What the exercise asks: In the records between the line holding "Advanced Gold Exploration" and the line holding "according to the police department.", inclusive, change "Program" to "Campaign" and keep everything else the same. Give back only those lines, with the pictures left out.

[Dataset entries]
────

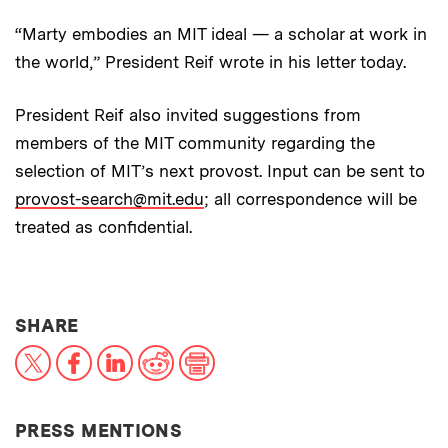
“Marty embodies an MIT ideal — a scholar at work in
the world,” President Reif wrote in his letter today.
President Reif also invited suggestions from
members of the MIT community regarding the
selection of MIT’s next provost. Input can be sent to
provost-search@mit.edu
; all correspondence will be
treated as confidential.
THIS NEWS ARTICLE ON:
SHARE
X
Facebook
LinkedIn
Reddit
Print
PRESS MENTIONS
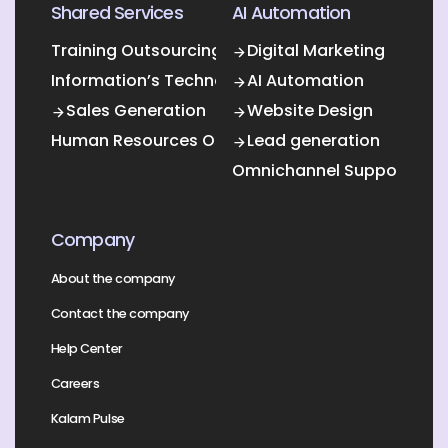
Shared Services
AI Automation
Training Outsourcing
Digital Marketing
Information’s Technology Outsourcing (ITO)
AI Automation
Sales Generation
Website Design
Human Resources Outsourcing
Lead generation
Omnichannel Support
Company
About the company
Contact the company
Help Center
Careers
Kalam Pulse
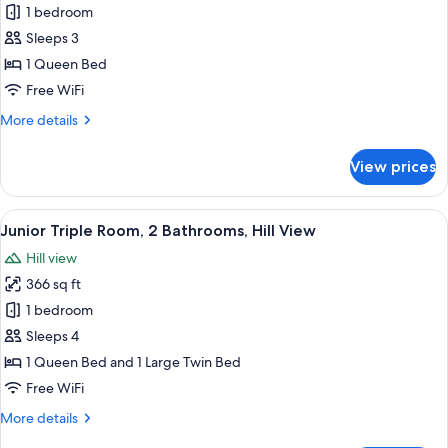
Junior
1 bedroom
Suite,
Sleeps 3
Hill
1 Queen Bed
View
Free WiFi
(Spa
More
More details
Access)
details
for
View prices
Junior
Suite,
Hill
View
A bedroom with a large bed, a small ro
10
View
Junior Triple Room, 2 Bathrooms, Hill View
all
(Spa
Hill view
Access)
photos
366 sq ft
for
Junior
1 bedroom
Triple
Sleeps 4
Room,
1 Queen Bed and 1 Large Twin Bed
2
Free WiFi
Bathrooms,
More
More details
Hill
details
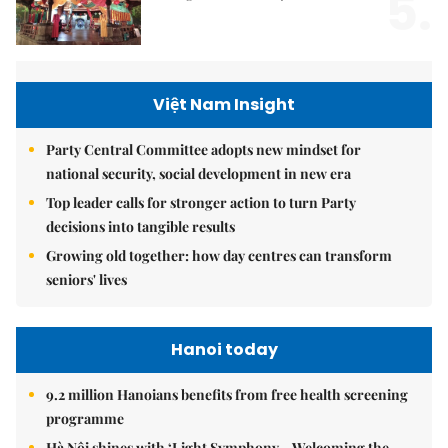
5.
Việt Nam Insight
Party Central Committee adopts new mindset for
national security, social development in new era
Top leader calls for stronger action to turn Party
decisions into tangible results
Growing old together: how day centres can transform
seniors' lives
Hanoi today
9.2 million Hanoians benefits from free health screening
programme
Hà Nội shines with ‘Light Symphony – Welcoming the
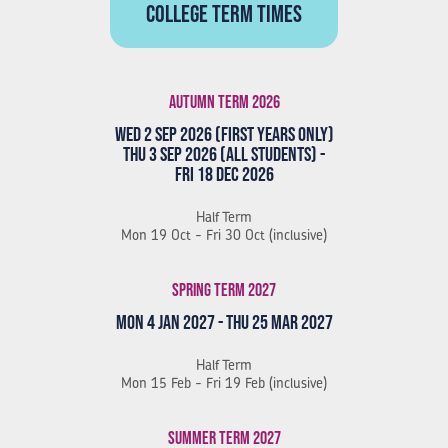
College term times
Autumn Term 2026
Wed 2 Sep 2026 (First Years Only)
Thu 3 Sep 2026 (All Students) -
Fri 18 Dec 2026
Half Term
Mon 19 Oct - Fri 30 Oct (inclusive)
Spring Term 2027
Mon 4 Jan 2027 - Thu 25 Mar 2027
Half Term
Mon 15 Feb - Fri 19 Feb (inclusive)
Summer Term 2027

────

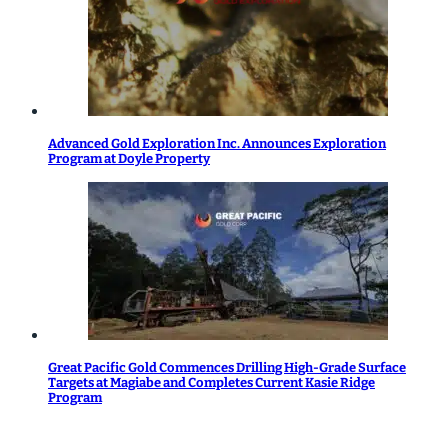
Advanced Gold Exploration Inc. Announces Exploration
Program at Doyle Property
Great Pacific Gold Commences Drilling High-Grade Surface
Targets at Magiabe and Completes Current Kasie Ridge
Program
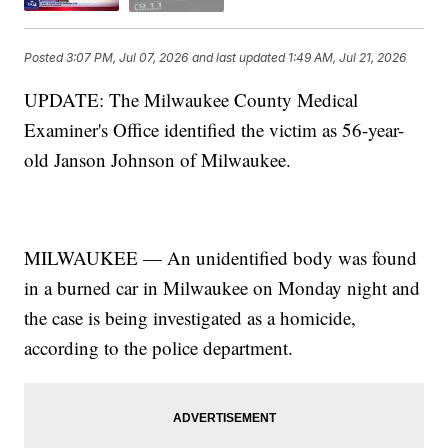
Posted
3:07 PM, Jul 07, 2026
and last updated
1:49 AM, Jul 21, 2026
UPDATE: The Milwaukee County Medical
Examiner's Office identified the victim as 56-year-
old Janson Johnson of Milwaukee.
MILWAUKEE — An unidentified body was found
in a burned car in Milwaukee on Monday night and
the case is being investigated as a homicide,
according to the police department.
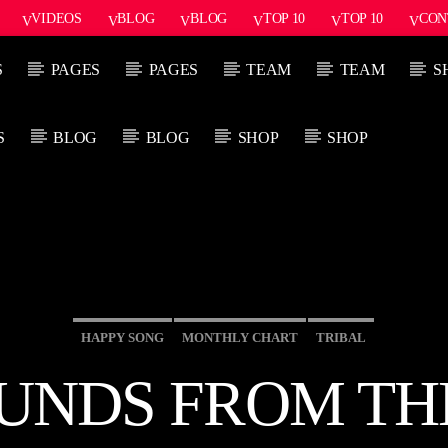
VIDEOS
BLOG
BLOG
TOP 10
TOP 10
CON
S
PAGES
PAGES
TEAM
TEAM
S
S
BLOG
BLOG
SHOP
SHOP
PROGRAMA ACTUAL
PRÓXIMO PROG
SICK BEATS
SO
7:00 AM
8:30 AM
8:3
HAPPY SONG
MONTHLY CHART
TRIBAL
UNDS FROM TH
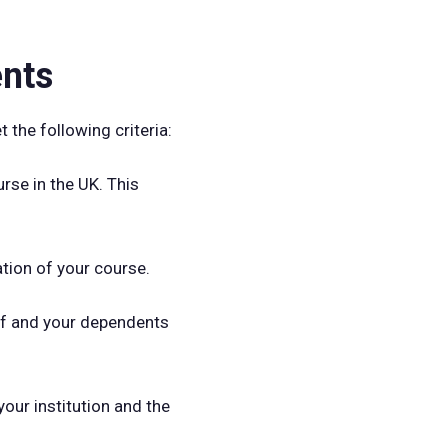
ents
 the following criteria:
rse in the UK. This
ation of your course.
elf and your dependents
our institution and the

────

Exercise result:
Advanced Gold Exploration Inc. Announces Exploration
Campaign at Doyle Property
Great Pacific Gold Commences Drilling High-Grade Surface
Targets at Magiabe and Completes Current Kasie Ridge
Campaign
Posted
3:07 PM, Jul 07, 2026
and last updated
1:49 AM, Jul 21, 2026
UPDATE: The Milwaukee County Medical
Examiner's Office identified the victim as 56-year-
old Janson Johnson of Milwaukee.
MILWAUKEE — An unidentified body was found
in a burned car in Milwaukee on Monday night and
the case is being investigated as a homicide,
according to the police department.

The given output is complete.